SUPPLIED RECORDS

○ ○ ○ ○ ○ ○ ○

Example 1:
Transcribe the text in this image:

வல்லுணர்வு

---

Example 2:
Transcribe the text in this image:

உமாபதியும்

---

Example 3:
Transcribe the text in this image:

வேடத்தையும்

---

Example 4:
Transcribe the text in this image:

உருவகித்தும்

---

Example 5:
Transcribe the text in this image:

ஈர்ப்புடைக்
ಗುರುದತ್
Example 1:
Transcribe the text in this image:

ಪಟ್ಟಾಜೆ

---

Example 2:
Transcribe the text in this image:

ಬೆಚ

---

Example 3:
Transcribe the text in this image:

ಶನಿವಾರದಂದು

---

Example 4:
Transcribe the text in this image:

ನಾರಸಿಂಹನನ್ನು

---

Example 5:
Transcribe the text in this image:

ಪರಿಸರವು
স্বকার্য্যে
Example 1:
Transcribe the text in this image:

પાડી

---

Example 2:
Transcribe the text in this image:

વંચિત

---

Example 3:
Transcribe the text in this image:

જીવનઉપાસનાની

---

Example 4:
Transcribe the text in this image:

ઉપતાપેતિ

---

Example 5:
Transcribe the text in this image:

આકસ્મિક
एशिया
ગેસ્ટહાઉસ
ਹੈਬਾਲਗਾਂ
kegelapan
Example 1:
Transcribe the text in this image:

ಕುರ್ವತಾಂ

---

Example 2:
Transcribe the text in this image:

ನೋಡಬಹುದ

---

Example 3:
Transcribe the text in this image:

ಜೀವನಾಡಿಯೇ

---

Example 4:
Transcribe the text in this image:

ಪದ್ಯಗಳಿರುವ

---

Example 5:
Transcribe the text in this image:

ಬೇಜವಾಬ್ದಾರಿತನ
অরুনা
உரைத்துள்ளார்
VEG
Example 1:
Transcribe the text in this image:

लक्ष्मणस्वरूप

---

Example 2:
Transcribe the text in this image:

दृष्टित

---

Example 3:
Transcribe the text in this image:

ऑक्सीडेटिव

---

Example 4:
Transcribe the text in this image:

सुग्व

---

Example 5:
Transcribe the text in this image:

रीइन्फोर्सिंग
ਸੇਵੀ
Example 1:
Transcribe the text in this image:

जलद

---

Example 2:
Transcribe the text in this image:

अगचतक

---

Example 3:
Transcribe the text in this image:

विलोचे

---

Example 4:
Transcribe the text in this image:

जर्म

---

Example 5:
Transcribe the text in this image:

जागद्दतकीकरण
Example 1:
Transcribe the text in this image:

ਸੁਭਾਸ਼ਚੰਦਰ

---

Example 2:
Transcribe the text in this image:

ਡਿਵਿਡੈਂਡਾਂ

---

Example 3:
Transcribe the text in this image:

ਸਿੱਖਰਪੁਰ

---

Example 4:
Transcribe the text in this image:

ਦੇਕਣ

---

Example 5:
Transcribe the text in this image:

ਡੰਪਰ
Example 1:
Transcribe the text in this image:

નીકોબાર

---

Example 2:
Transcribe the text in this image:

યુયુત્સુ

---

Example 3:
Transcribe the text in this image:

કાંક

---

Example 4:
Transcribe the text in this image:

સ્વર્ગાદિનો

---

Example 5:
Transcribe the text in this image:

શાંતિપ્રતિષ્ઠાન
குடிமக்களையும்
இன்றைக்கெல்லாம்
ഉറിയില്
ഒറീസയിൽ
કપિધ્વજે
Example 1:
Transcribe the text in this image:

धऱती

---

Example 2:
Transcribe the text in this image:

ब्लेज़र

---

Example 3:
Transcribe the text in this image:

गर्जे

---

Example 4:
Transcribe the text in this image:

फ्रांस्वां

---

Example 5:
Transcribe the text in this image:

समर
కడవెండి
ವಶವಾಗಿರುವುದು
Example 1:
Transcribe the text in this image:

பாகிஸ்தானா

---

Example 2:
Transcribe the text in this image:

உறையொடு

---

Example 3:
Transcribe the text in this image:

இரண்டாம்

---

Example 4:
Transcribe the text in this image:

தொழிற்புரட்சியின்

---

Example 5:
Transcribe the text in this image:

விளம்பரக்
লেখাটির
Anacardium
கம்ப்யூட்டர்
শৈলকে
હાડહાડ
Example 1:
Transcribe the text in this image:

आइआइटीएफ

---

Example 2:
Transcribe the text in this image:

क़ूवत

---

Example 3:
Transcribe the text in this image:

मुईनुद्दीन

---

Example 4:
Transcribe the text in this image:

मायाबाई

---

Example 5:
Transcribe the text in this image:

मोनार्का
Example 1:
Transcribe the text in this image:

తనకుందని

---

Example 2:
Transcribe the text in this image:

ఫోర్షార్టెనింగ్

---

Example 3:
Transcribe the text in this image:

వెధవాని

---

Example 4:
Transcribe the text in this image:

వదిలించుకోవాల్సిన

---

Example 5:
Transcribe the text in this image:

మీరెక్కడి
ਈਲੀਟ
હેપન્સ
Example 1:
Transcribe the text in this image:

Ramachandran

○ ○ ○ ○ ○ ○ ○

PROBLEM REQUIREMENTS
Copy out the entries above without altering a single character.

SOLVED EXERCISE
Example 1:
Transcribe the text in this image:

வல்லுணர்வு

---

Example 2:
Transcribe the text in this image:

உமாபதியும்

---

Example 3:
Transcribe the text in this image:

வேடத்தையும்

---

Example 4:
Transcribe the text in this image:

உருவகித்தும்

---

Example 5:
Transcribe the text in this image:

ஈர்ப்புடைக்
ಗುರುದತ್
Example 1:
Transcribe the text in this image:

ಪಟ್ಟಾಜೆ

---

Example 2:
Transcribe the text in this image:

ಬೆಚ

---

Example 3:
Transcribe the text in this image:

ಶನಿವಾರದಂದು

---

Example 4:
Transcribe the text in this image:

ನಾರಸಿಂಹನನ್ನು

---

Example 5:
Transcribe the text in this image:

ಪರಿಸರವು
স্বকার্য্যে
Example 1:
Transcribe the text in this image:

પાડી

---

Example 2:
Transcribe the text in this image:

વંચિત

---

Example 3:
Transcribe the text in this image:

જીવનઉપાસનાની

---

Example 4:
Transcribe the text in this image:

ઉપતાપેતિ

---

Example 5:
Transcribe the text in this image:

આકસ્મિક
एशिया
ગેસ્ટહાઉસ
ਹੈਬਾਲਗਾਂ
kegelapan
Example 1:
Transcribe the text in this image:

ಕುರ್ವತಾಂ

---

Example 2:
Transcribe the text in this image:

ನೋಡಬಹುದ

---

Example 3:
Transcribe the text in this image:

ಜೀವನಾಡಿಯೇ

---

Example 4:
Transcribe the text in this image:

ಪದ್ಯಗಳಿರುವ

---

Example 5:
Transcribe the text in this image:

ಬೇಜವಾಬ್ದಾರಿತನ
অরুনা
உரைத்துள்ளார்
VEG
Example 1:
Transcribe the text in this image:

लक्ष्मणस्वरूप

---

Example 2:
Transcribe the text in this image:

दृष्टित

---

Example 3:
Transcribe the text in this image:

ऑक्सीडेटिव

---

Example 4:
Transcribe the text in this image:

सुग्व

---

Example 5:
Transcribe the text in this image:

रीइन्फोर्सिंग
ਸੇਵੀ
Example 1:
Transcribe the text in this image:

जलद

---

Example 2:
Transcribe the text in this image:

अगचतक

---

Example 3:
Transcribe the text in this image:

विलोचे

---

Example 4:
Transcribe the text in this image:

जर्म

---

Example 5:
Transcribe the text in this image:

जागद्दतकीकरण
Example 1:
Transcribe the text in this image:

ਸੁਭਾਸ਼ਚੰਦਰ

---

Example 2:
Transcribe the text in this image:

ਡਿਵਿਡੈਂਡਾਂ

---

Example 3:
Transcribe the text in this image:

ਸਿੱਖਰਪੁਰ

---

Example 4:
Transcribe the text in this image:

ਦੇਕਣ

---

Example 5:
Transcribe the text in this image:

ਡੰਪਰ
Example 1:
Transcribe the text in this image:

નીકોબાર

---

Example 2:
Transcribe the text in this image:

યુયુત્સુ

---

Example 3:
Transcribe the text in this image:

કાંક

---

Example 4:
Transcribe the text in this image:

સ્વર્ગાદિનો

---

Example 5:
Transcribe the text in this image:

શાંતિપ્રતિષ્ઠાન
குடிமக்களையும்
இன்றைக்கெல்லாம்
ഉറിയില്
ഒറീസയിൽ
કપિધ્વજે
Example 1:
Transcribe the text in this image:

धऱती

---

Example 2:
Transcribe the text in this image:

ब्लेज़र

---

Example 3:
Transcribe the text in this image:

गर्जे

---

Example 4:
Transcribe the text in this image:

फ्रांस्वां

---

Example 5:
Transcribe the text in this image:

समर
కడవెండి
ವಶವಾಗಿರುವುದು
Example 1:
Transcribe the text in this image:

பாகிஸ்தானா

---

Example 2:
Transcribe the text in this image:

உறையொடு

---

Example 3:
Transcribe the text in this image:

இரண்டாம்

---

Example 4:
Transcribe the text in this image:

தொழிற்புரட்சியின்

---

Example 5:
Transcribe the text in this image:

விளம்பரக்
লেখাটির
Anacardium
கம்ப்யூட்டர்
শৈলকে
હાડહાડ
Example 1:
Transcribe the text in this image:

आइआइटीएफ

---

Example 2:
Transcribe the text in this image:

क़ूवत

---

Example 3:
Transcribe the text in this image:

मुईनुद्दीन

---

Example 4:
Transcribe the text in this image:

मायाबाई

---

Example 5:
Transcribe the text in this image:

मोनार्का
Example 1:
Transcribe the text in this image:

తనకుందని

---

Example 2:
Transcribe the text in this image:

ఫోర్షార్టెనింగ్

---

Example 3:
Transcribe the text in this image:

వెధవాని

---

Example 4:
Transcribe the text in this image:

వదిలించుకోవాల్సిన

---

Example 5:
Transcribe the text in this image:

మీరెక్కడి
ਈਲੀਟ
હેપન્સ
Example 1:
Transcribe the text in this image:

Ramachandran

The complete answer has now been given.